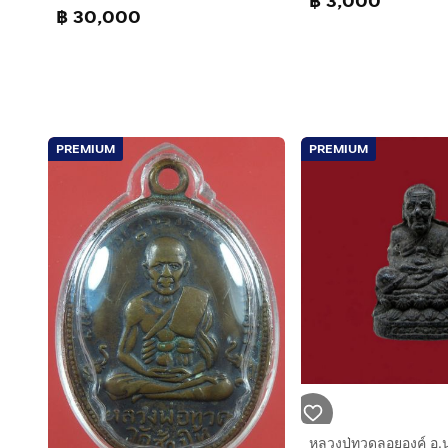
฿ 3,000
฿ 30,000
PREMIUM
PREMIUM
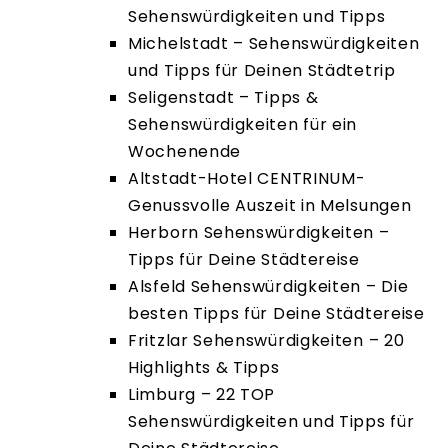
Sehenswürdigkeiten und Tipps
Michelstadt – Sehenswürdigkeiten
und Tipps für Deinen Städtetrip
Seligenstadt – Tipps &
Sehenswürdigkeiten für ein
Wochenende
Altstadt-Hotel CENTRINUM-
Genussvolle Auszeit in Melsungen
Herborn Sehenswürdigkeiten –
Tipps für Deine Städtereise
Alsfeld Sehenswürdigkeiten – Die
besten Tipps für Deine Städtereise
Fritzlar Sehenswürdigkeiten – 20
Highlights & Tipps
Limburg – 22 TOP
Sehenswürdigkeiten und Tipps für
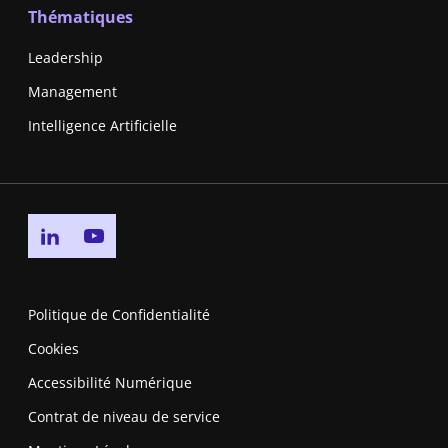
Thématiques
Leadership
Management
Intelligence Artificielle
Go to linkedin page
Go to youtube page
Politique de Confidentialité
Cookies
Accessibilité Numérique
Contrat de niveau de service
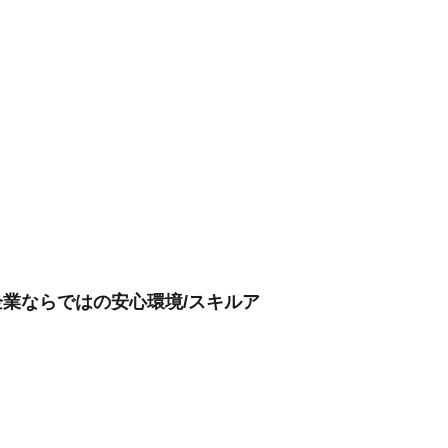
企業ならではの安心環境/スキルア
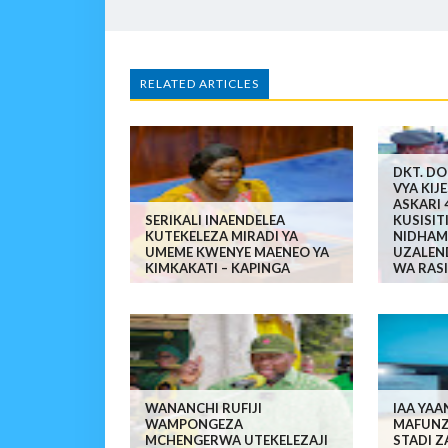
RELATED ARTICLES
DKT. DO
VYA KIJ
ASKARI 
SERIKALI INAENDELEA
KUSISIT
KUTEKELEZA MIRADI YA
NIDHAMU
UMEME KWENYE MAENEO YA
UZALEND
KIMKAKATI – KAPINGA
WA RASI
WANANCHI RUFIJI
IAA YA
WAMPONGEZA
MAFUNZO
MCHENGERWA UTEKELEZAJI
STADI Z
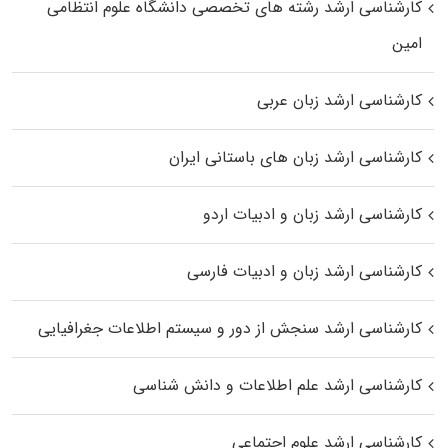
کارشناسی ارشد رﺷﺘﻪ ﻫﺎی تخصصی داﻧﺸﮕﺎه ﻋﻠﻮم انتظامی
اﻣﻴﻦ
کارشناسی ارشد زبان عربی
کارشناسی ارشد زبان‌ های باستانی ایران
کارشناسی ارشد زبان و ادبیات اردو
کارشناسی ارشد زبان و ادبیات فارسی
کارشناسی ارشد سنجش از دور و سیستم اطلاعات جغرافیایی
کارشناسی ارشد علم اطلاعات و دانش شناسی
کارشناسی ارشد علوم اجتماعی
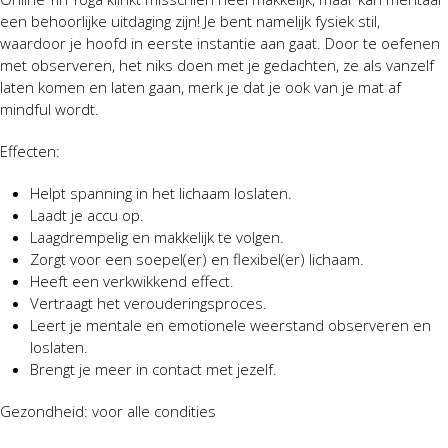
een behoorlijke uitdaging zijn! Je bent namelijk fysiek stil,
waardoor je hoofd in eerste instantie aan gaat. Door te oefenen
met observeren, het niks doen met je gedachten, ze als vanzelf
laten komen en laten gaan, merk je dat je ook van je mat af
mindful wordt.
Effecten:
Helpt spanning in het lichaam loslaten.
Laadt je accu op.
Laagdrempelig en makkelijk te volgen.
Zorgt voor een soepel(er) en flexibel(er) lichaam.
Heeft een verkwikkend effect.
Vertraagt het verouderingsproces.
Leert je mentale en emotionele weerstand observeren en
loslaten.
Brengt je meer in contact met jezelf.
Gezondheid: voor alle condities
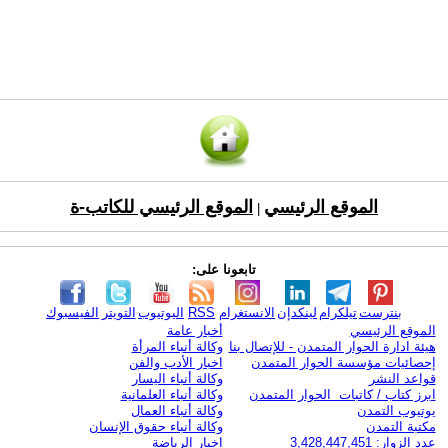
الموقع الرئيسي
الموقع الرئيسي للكاتب-ة
|
تابعونا على:
بنترست
تيلكرام
لينكدإن
الانستغرام
RSS
اليوتيوب
التويتر
الفيسبوك
الموقع الرئيسي
أخبار عامة
هيئة ادارة الحوار المتمدن - للإتصال بنا
وكالة أنباء المرأة
إحصائيات مؤسسة الحوار المتمدن
اخبار الأدب والفن
قواعد النشر
وكالة أنباء اليسار
ابرز كتاب / كاتبات الحوار المتمدن
وكالة أنباء العلمانية
يوتيوب التمدن
وكالة أنباء العمال
مكتبة التمدن
وكالة أنباء حقوق الإنسان
عدد الزوار: 3,428,447,451
اخبار الرياضة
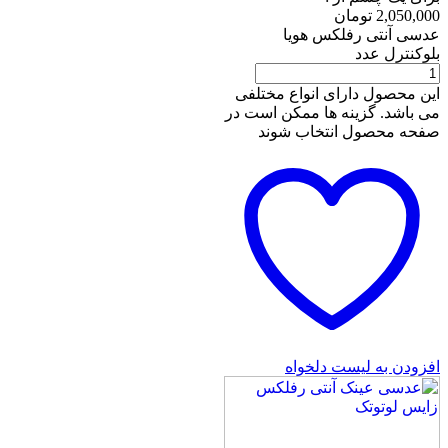
2,050,000
تومان
عدسی آنتی رفلکس هویا
بلوکنترل عدد
این محصول دارای انواع مختلفی
می باشد. گزینه ها ممکن است در
صفحه محصول انتخاب شوند
افزودن به لیست دلخواه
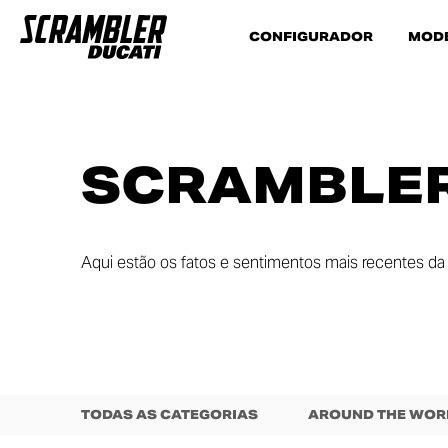
CONFIGURADOR
MOD
SCRAMBLER
Aqui estão os fatos e sentimentos mais recentes da 
TODAS AS CATEGORIAS
AROUND THE WOR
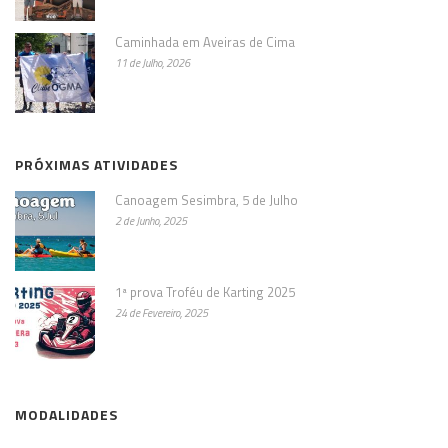
Caminhada em Aveiras de Cima
11 de Julho, 2026
PRÓXIMAS ATIVIDADES
Canoagem Sesimbra, 5 de Julho
2 de Junho, 2025
1ª prova Troféu de Karting 2025
24 de Fevereiro, 2025
MODALIDADES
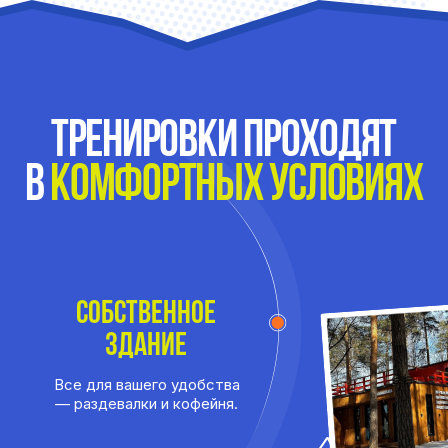
отвечаем
на
частые вопросы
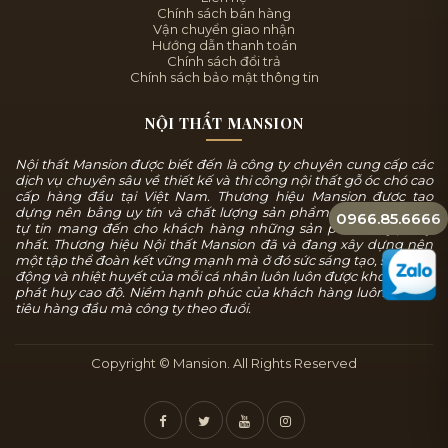
Chính sách bán hàng
Vận chuyển giao nhận
Hướng dẫn thanh toán
Chính sách đổi trả
Chính sách bảo mật thông tin
NỘI THẤT MANSION
Nội thất Mansion được biết đến là công ty chuyên cung cấp các
dịch vụ chuyên sâu về thiết kế và thi công nội thất gỗ óc chó cao
cấp hàng đầu tại Việt Nam. Thương hiệu Mansion được tạo
dựng nên bằng uy tín và chất lượng sản phẩm, chúng tôi luôn
0966.85.6666
tự tin mang đến cho khách hàng những sản phẩm tuyệt mỹ
nhất. Thương hiệu Nội thất Mansion đã và đang xây dựng nên
một tập thể đoàn kết vững mạnh mà ở đó sức sáng tạo, sự năng
động và nhiệt huyết của mỗi cá nhân luôn luôn được khơi dậy và
phát huy cao độ. Niềm hạnh phúc của khách hàng luôn là mục
tiêu hàng đầu mà công ty theo đuổi.
Copyright © Mansion. All Rights Reserved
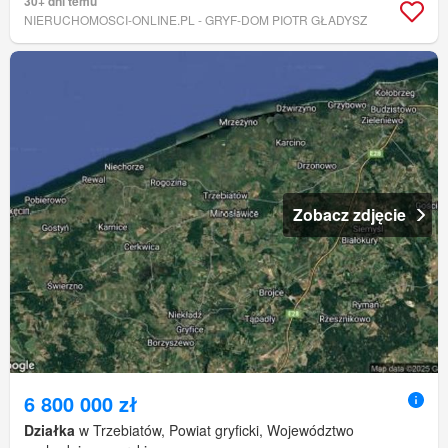
30+ dni temu
NIERUCHOMOSCI-ONLINE.PL - GRYF-DOM PIOTR GŁADYSZ
Zobacz zdjęcie
6 800 000 zł
Działka
w Trzebiatów, Powiat gryficki, Województwo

* **Directive**: Each line in the listing above that includes "observeren" is to be copied.

* **Output**:
met observeren, het niks doen met je gedachten, ze als vanzelf
Leert je mentale en emotionele weerstand observeren en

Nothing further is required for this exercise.